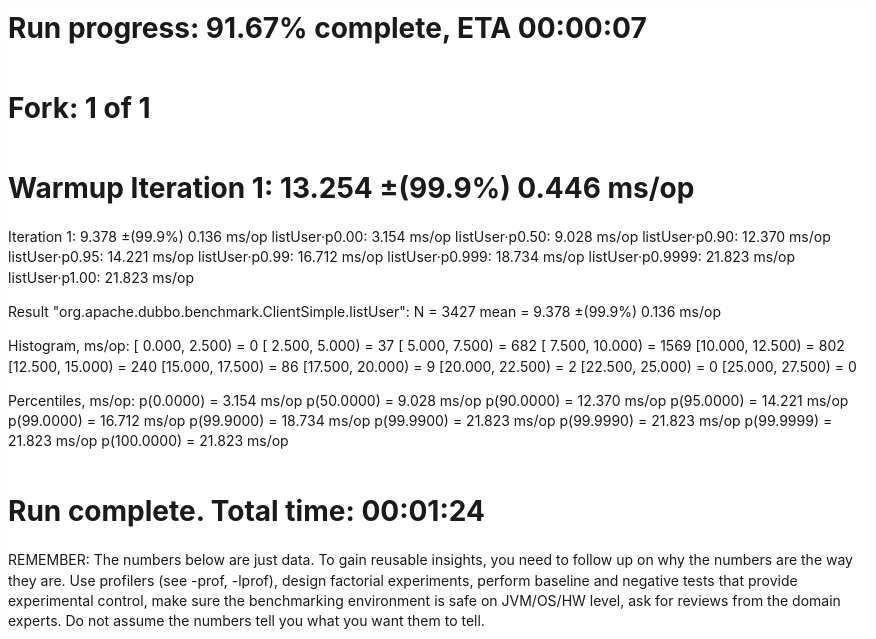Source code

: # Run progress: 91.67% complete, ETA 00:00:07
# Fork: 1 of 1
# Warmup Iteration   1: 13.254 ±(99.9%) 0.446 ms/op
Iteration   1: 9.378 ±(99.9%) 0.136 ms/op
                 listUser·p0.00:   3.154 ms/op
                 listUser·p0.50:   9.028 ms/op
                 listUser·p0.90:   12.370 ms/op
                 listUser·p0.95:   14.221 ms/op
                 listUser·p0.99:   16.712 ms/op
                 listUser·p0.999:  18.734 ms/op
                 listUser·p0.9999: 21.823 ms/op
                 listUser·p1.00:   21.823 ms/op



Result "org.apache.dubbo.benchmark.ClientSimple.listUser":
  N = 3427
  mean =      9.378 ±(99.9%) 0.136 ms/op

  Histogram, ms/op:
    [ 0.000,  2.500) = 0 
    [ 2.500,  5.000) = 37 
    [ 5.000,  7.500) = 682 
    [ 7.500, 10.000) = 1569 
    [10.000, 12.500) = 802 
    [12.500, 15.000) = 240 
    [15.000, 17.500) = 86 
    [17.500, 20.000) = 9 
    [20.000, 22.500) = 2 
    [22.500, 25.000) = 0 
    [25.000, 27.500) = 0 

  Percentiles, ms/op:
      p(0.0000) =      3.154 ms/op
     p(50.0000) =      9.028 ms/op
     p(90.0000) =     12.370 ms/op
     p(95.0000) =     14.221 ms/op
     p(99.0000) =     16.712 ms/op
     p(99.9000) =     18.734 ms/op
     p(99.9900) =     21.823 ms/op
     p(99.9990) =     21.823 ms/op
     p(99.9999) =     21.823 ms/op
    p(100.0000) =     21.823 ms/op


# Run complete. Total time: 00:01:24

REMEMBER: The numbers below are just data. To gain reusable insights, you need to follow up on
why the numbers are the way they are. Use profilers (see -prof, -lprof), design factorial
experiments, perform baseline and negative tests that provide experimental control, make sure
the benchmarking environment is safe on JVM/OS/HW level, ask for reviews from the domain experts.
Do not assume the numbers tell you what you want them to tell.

######

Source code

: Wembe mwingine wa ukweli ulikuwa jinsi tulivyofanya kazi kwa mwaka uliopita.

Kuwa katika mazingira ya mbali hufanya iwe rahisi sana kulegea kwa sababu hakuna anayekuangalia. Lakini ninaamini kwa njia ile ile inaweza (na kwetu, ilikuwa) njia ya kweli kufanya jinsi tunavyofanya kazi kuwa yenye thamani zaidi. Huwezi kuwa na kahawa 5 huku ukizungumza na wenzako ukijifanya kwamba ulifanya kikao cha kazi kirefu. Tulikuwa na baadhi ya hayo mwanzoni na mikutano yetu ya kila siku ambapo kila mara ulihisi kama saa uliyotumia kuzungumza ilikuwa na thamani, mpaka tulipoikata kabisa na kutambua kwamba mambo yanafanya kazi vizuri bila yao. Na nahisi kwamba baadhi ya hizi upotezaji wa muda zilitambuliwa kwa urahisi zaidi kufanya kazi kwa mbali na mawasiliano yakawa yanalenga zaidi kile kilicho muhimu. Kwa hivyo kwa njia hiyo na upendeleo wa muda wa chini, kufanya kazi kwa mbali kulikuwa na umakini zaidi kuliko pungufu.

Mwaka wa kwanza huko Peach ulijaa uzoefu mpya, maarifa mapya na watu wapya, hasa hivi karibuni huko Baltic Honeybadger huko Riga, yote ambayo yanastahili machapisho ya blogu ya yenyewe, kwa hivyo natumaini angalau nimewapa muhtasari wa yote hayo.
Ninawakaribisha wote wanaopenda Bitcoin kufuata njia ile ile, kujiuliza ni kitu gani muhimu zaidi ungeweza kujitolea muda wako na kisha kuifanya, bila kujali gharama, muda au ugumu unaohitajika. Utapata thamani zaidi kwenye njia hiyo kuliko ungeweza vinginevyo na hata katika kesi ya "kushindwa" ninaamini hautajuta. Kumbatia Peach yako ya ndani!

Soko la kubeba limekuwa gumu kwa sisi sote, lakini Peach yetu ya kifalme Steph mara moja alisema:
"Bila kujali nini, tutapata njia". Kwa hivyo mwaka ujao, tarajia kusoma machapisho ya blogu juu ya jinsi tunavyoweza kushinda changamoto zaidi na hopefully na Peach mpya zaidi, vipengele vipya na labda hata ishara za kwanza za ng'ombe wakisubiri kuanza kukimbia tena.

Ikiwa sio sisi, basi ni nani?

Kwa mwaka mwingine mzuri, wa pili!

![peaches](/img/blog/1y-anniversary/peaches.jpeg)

######

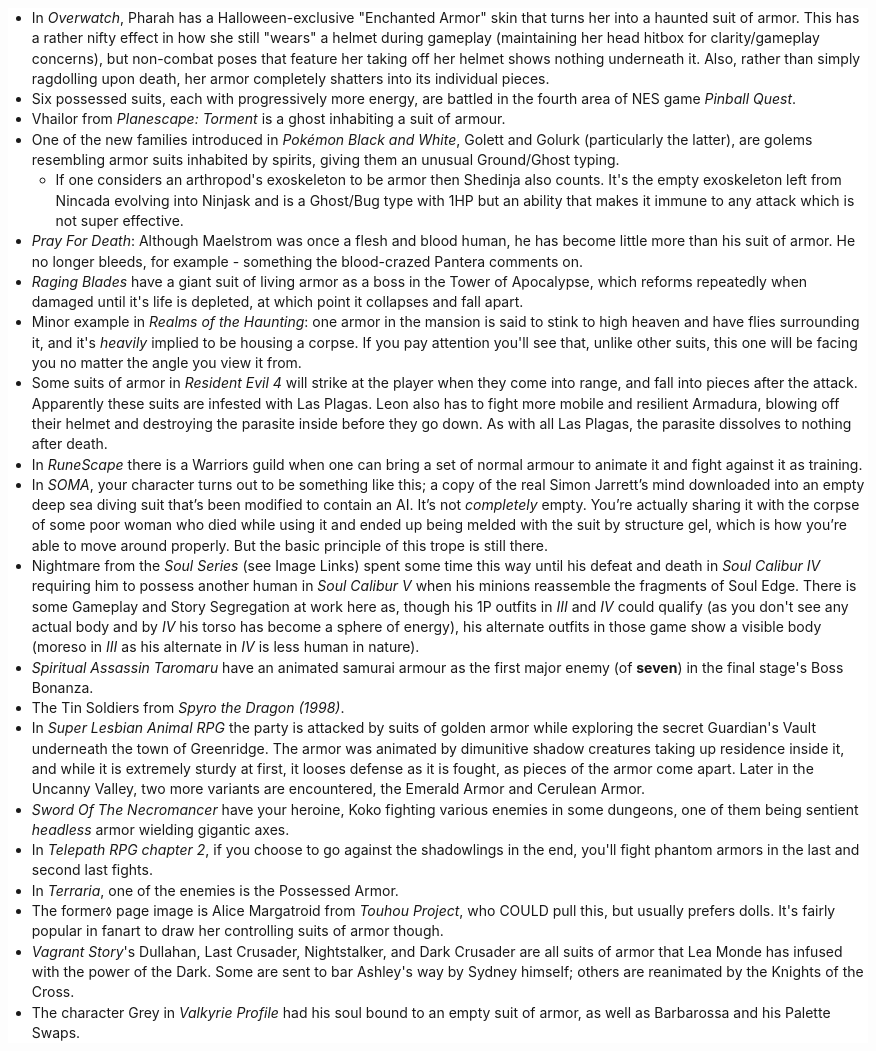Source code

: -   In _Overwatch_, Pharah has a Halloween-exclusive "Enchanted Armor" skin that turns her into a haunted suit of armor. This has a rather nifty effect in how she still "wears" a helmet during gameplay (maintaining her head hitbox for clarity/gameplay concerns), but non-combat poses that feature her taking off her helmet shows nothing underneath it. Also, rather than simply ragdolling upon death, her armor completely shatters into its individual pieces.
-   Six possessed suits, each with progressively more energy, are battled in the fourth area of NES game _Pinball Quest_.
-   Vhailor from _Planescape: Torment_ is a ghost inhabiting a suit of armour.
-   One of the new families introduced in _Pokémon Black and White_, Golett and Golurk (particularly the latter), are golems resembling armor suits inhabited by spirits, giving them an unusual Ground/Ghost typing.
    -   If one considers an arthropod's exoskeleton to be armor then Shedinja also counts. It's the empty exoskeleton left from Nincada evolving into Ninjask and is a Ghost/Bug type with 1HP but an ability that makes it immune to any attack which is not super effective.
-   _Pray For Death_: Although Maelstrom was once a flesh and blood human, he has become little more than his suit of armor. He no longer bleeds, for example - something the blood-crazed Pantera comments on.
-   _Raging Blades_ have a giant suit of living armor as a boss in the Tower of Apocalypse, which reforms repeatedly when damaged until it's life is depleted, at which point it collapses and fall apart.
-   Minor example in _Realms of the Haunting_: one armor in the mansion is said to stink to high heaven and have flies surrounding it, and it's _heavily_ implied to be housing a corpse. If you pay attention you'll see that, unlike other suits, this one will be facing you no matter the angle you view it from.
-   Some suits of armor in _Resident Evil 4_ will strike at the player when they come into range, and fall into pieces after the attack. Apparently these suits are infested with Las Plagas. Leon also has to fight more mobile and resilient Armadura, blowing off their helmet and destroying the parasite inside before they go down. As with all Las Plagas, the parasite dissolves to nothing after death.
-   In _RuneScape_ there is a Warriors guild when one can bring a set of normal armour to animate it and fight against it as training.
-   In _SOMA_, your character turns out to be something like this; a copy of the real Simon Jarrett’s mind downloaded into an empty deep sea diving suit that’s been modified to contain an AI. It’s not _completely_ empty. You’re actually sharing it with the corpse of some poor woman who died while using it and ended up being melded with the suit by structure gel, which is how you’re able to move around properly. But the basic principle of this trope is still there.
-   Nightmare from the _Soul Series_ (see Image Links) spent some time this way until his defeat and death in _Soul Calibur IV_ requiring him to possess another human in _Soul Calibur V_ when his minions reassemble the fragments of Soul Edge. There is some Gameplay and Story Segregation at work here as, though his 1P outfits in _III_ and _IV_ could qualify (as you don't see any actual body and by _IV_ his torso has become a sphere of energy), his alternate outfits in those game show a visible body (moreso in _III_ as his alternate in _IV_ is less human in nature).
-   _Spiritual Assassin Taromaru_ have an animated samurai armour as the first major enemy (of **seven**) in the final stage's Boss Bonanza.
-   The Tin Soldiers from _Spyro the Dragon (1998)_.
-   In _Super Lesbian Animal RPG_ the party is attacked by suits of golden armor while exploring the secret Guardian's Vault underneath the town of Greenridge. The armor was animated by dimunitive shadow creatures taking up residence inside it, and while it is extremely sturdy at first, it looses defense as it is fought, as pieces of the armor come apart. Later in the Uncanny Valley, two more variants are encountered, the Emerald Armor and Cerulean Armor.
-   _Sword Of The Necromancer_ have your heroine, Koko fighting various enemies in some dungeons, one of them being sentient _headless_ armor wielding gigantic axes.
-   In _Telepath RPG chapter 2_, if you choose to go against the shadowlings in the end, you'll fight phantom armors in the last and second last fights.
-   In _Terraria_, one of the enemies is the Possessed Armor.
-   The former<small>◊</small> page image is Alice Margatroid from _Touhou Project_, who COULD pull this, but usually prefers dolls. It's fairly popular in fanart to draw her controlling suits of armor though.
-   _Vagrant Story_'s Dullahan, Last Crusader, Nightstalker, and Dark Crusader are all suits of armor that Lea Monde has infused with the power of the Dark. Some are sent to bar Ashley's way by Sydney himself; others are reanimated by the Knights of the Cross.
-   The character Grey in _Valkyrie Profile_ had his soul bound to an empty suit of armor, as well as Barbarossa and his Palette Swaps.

######

TO DO: Render the lines as a JSON list of strings, one string per line with blank lines omitted, starting with the line containing "complete, ETA 00:00:07" and continuing through the line containing "Do not assume".

EXERCISE ANSWER:
[
  ": # Run progress: 91.67% complete, ETA 00:00:07",
  "# Fork: 1 of 1",
  "# Warmup Iteration   1: 13.254 ±(99.9%) 0.446 ms/op",
  "Iteration   1: 9.378 ±(99.9%) 0.136 ms/op",
  "                 listUser·p0.00:   3.154 ms/op",
  "                 listUser·p0.50:   9.028 ms/op",
  "                 listUser·p0.90:   12.370 ms/op",
  "                 listUser·p0.95:   14.221 ms/op",
  "                 listUser·p0.99:   16.712 ms/op",
  "                 listUser·p0.999:  18.734 ms/op",
  "                 listUser·p0.9999: 21.823 ms/op",
  "                 listUser·p1.00:   21.823 ms/op",
  "Result \"org.apache.dubbo.benchmark.ClientSimple.listUser\":",
  "  N = 3427",
  "  mean =      9.378 ±(99.9%) 0.136 ms/op",
  "  Histogram, ms/op:",
  "    [ 0.000,  2.500) = 0 ",
  "    [ 2.500,  5.000) = 37 ",
  "    [ 5.000,  7.500) = 682 ",
  "    [ 7.500, 10.000) = 1569 ",
  "    [10.000, 12.500) = 802 ",
  "    [12.500, 15.000) = 240 ",
  "    [15.000, 17.500) = 86 ",
  "    [17.500, 20.000) = 9 ",
  "    [20.000, 22.500) = 2 ",
  "    [22.500, 25.000) = 0 ",
  "    [25.000, 27.500) = 0 ",
  "  Percentiles, ms/op:",
  "      p(0.0000) =      3.154 ms/op",
  "     p(50.0000) =      9.028 ms/op",
  "     p(90.0000) =     12.370 ms/op",
  "     p(95.0000) =     14.221 ms/op",
  "     p(99.0000) =     16.712 ms/op",
  "     p(99.9000) =     18.734 ms/op",
  "     p(99.9900) =     21.823 ms/op",
  "     p(99.9990) =     21.823 ms/op",
  "     p(99.9999) =     21.823 ms/op",
  "    p(100.0000) =     21.823 ms/op",
  "# Run complete. Total time: 00:01:24",
  "REMEMBER: The numbers below are just data. To gain reusable insights, you need to follow up on",
  "why the numbers are the way they are. Use profilers (see -prof, -lprof), design factorial",
  "experiments, perform baseline and negative tests that provide experimental control, make sure",
  "the benchmarking environment is safe on JVM/OS/HW level, ask for reviews from the domain experts.",
  "Do not assume the numbers tell you what you want them to tell."
]